# Data listing:
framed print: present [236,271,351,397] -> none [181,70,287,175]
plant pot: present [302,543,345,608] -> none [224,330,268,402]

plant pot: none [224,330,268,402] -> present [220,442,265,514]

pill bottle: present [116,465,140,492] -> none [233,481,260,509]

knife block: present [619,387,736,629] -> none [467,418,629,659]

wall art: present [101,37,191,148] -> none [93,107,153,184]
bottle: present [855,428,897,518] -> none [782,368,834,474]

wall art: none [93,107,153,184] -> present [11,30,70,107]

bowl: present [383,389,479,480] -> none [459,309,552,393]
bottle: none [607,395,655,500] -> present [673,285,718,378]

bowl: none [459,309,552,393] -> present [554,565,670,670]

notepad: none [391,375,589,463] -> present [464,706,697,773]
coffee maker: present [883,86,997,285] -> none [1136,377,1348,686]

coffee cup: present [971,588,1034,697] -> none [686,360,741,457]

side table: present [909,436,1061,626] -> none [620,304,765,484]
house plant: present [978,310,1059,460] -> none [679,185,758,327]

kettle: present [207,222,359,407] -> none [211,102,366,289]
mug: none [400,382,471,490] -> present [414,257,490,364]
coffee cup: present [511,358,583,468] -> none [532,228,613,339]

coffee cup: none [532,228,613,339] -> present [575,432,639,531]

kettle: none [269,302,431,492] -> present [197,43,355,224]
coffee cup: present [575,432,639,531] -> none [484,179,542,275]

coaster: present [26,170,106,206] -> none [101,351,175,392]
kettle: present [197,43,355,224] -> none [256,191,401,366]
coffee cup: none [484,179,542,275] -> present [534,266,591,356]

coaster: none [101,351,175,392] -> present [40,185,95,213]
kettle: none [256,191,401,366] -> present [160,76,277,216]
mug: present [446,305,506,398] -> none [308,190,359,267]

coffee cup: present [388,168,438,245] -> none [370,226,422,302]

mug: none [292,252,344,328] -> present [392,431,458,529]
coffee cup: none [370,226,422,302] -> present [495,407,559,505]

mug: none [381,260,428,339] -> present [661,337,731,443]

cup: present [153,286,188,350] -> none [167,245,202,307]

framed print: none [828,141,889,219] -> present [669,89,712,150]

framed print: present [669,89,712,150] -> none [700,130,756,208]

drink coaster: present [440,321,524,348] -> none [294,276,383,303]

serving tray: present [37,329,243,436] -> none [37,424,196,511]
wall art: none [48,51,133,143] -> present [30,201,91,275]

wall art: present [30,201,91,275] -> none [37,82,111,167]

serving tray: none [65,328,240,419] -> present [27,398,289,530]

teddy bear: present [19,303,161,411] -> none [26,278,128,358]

# Work order:
Begin with the line that has "coffee cup: none [370,226,422,302]" in the listing above and end after the line that has "framed print: none"; output those lines exactly.

# Written response:
coffee cup: none [370,226,422,302] -> present [495,407,559,505]

mug: none [381,260,428,339] -> present [661,337,731,443]

cup: present [153,286,188,350] -> none [167,245,202,307]

framed print: none [828,141,889,219] -> present [669,89,712,150]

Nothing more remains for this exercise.